◆ **Goal of the exercise**
In the records below, find the line that contains "left eye: (213, 56)" and the line that contains "left front paw: (604, 390)", then retype exactly those two lines and every line between them.

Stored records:
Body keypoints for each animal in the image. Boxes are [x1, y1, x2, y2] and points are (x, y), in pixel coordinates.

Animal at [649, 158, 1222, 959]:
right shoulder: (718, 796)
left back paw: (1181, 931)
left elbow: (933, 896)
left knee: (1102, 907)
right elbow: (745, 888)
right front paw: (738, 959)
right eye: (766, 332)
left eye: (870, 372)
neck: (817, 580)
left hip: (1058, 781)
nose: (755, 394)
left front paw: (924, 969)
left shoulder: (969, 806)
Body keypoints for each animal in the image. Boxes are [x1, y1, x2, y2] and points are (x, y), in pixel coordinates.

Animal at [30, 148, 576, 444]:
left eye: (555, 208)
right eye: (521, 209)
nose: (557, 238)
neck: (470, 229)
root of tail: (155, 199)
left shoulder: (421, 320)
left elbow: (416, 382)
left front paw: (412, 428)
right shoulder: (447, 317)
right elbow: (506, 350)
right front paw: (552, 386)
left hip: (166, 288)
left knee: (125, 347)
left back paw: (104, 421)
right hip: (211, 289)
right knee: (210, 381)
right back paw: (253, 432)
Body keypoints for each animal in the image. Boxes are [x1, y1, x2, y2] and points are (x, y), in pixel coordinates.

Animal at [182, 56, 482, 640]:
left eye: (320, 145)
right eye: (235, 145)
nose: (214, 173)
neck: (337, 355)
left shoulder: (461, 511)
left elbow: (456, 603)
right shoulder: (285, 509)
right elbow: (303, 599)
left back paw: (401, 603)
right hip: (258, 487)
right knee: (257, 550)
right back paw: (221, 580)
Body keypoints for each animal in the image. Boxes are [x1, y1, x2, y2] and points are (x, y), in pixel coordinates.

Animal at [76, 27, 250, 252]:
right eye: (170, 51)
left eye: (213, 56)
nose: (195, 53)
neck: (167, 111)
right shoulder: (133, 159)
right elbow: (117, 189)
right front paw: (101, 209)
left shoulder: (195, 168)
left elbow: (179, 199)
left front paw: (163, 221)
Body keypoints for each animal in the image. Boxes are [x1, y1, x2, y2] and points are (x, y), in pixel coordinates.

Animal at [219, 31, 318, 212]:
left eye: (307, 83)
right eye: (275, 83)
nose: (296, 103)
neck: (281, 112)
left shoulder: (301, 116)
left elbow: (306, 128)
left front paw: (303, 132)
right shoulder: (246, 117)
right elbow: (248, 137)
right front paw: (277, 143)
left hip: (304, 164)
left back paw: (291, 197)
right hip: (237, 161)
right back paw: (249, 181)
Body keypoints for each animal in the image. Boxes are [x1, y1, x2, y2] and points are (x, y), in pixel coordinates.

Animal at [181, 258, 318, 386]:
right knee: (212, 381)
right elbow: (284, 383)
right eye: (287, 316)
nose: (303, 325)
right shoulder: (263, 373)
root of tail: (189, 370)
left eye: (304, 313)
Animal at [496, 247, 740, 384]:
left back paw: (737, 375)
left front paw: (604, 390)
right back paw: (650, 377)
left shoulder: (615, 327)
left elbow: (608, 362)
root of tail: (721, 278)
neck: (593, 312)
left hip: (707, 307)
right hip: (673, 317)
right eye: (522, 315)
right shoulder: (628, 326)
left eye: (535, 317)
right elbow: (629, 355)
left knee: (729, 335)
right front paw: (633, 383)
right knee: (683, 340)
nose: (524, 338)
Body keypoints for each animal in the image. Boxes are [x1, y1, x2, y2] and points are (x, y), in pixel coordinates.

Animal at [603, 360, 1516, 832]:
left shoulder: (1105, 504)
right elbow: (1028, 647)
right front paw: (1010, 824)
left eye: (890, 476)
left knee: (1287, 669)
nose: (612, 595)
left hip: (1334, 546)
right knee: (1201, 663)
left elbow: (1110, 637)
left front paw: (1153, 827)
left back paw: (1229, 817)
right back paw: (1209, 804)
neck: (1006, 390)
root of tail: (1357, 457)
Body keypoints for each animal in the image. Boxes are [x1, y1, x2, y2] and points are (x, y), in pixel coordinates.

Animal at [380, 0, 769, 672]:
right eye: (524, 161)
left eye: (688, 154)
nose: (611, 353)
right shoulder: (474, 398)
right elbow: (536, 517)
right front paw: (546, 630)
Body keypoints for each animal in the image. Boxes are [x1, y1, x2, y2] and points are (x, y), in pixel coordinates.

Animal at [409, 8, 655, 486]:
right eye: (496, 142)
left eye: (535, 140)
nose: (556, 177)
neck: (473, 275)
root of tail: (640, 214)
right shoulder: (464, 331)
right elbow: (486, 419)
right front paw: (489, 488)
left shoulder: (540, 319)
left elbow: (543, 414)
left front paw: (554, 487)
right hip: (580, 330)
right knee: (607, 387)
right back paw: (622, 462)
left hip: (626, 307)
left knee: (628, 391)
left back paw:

◆ **Answer to this problem**
left eye: (213, 56)
nose: (195, 53)
neck: (167, 111)
right shoulder: (133, 159)
right elbow: (117, 189)
right front paw: (101, 209)
left shoulder: (195, 168)
left elbow: (179, 199)
left front paw: (163, 221)
Body keypoints for each animal in the image. Boxes are [x1, y1, x2, y2] and points are (x, y), in pixel coordinates.

Animal at [219, 31, 318, 212]:
left eye: (307, 83)
right eye: (275, 83)
nose: (296, 103)
neck: (281, 112)
left shoulder: (301, 116)
left elbow: (306, 128)
left front paw: (303, 132)
right shoulder: (246, 117)
right elbow: (248, 137)
right front paw: (277, 143)
left hip: (304, 164)
left back paw: (291, 197)
right hip: (237, 161)
right back paw: (249, 181)
Body keypoints for each animal in the image. Boxes are [x1, y1, x2, y2] and points are (x, y), in pixel coordinates.

Animal at [181, 258, 318, 386]:
right knee: (212, 381)
right elbow: (284, 383)
right eye: (287, 316)
nose: (303, 325)
right shoulder: (263, 373)
root of tail: (189, 370)
left eye: (304, 313)
Animal at [496, 247, 740, 384]:
left back paw: (737, 375)
left front paw: (604, 390)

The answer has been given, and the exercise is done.